The first licenses were granted on April 10, 2026, to HSBC and Anchorpoint Financial, allowing them to prepare Hong Kong dollar-backed stablecoins for public launch. HSBC plans to launch its stablecoin in the second half of 2026, integrating it into its mobile banking app and the PayMe platform, which serves over 3.3 million users. Anchorpoint Financial is preparing a phased rollout of its HKDAP token starting in Q2 2026, linked to a joint venture involving Standard Chartered.
HKMA Chief Executive Eddie Yue stressed that the regulator will take a steady approach. Decisions on new approvals will depend on the real-world performance of the first two issuers, including their risk management, operational controls, and market response. Despite receiving 36 applications last year, only two were approved, highlighting the high bar set for entry.
The regulatory framework imposes strict requirements. Issuers must maintain at least HKD 25 million (about USD 3.2 million) in paid-up capital and hold 100% reserves in high-quality liquid assets such as bank deposits or short-term government securities. These reserves must be segregated and support redemption at par value, typically within one business day. Cross-border stablecoin services require clearance from foreign regulators. Additionally, identity verification is mandatory for transfers above HKD 8,000 (~USD 1,000), even for users without direct accounts with the issuer.

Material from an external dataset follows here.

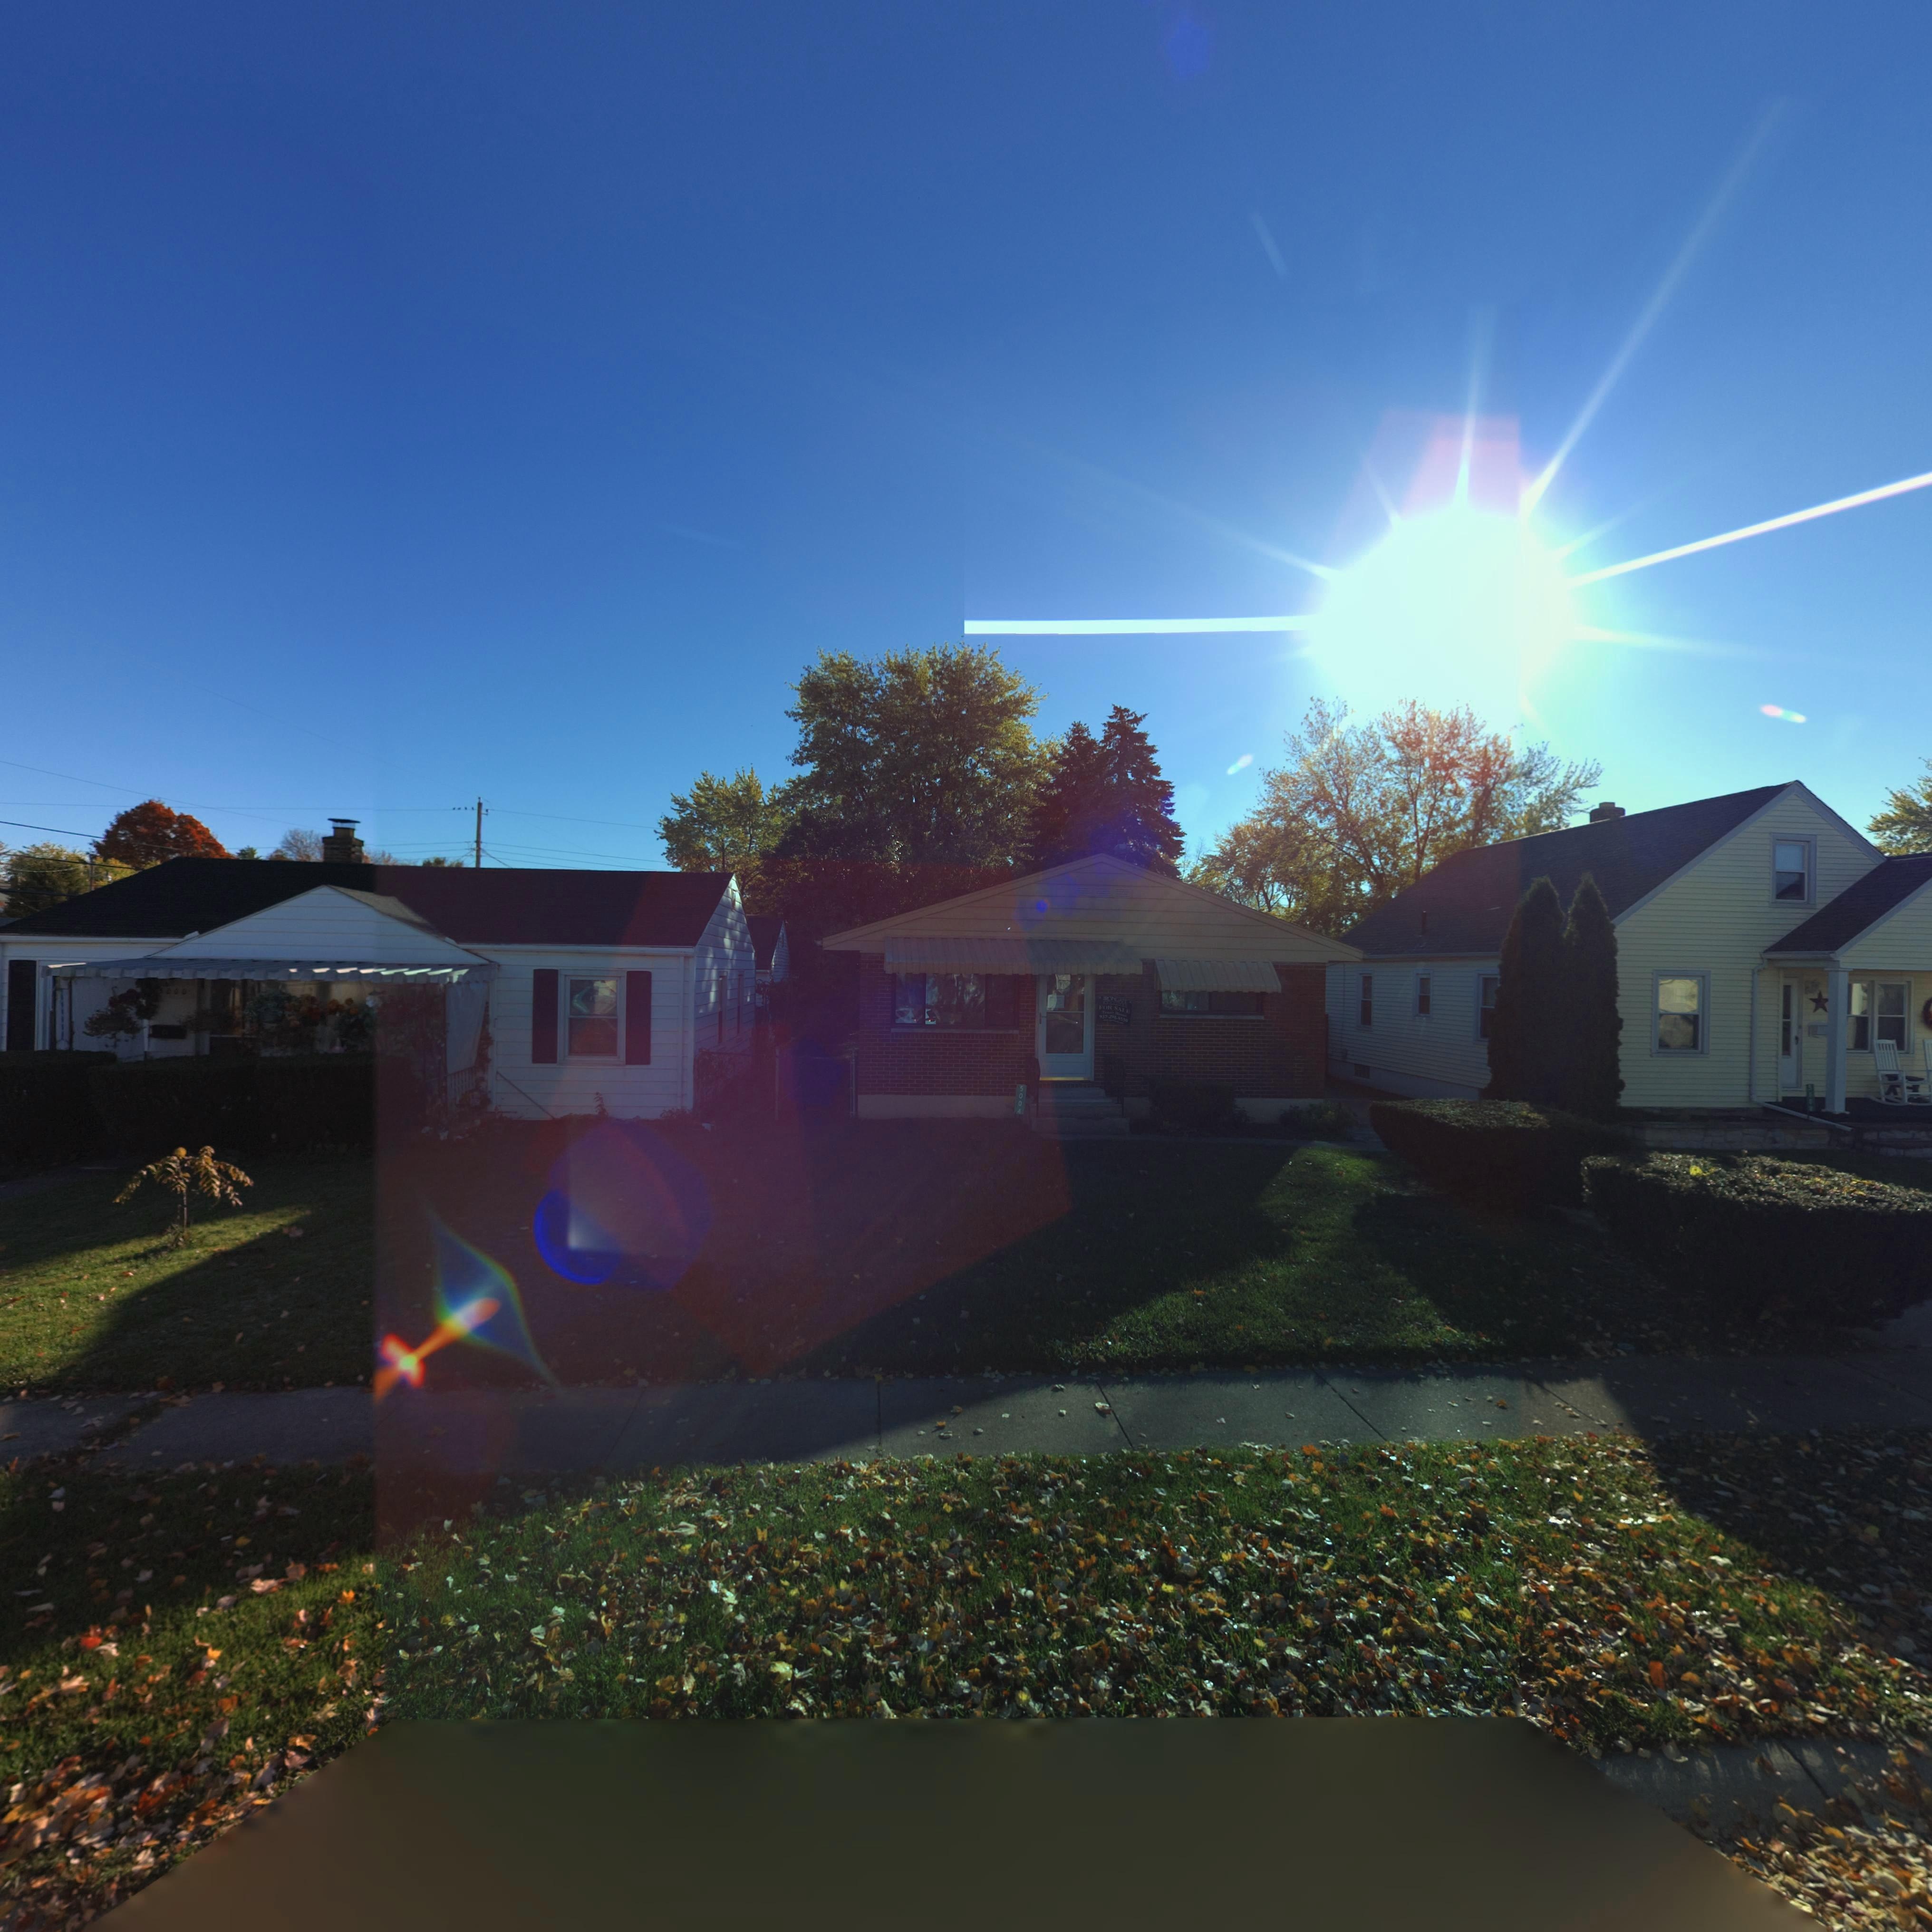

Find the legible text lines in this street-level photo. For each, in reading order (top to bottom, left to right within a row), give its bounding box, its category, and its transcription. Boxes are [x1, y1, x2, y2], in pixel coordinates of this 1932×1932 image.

[156, 986, 187, 995] StreetNumber: *000
[1016, 1085, 1024, 1114] StreetNumber: 5004
[1808, 1084, 1814, 1111] StreetNumber: 5*0*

HKMA Deputy Chief Executive Daryl Chan noted that stablecoins remain a new financial instrument without a universal regulatory model. Hong Kong is coordinating with international bodies like the Financial Stability Board to refine its supervisory approach. The controlled rollout, while restrictive, is designed to limit systemic risks and establish benchmarks for future entrants, potentially strengthening Hong Kong’s role as a bridge between institutional finance and the digital asset ecosystem.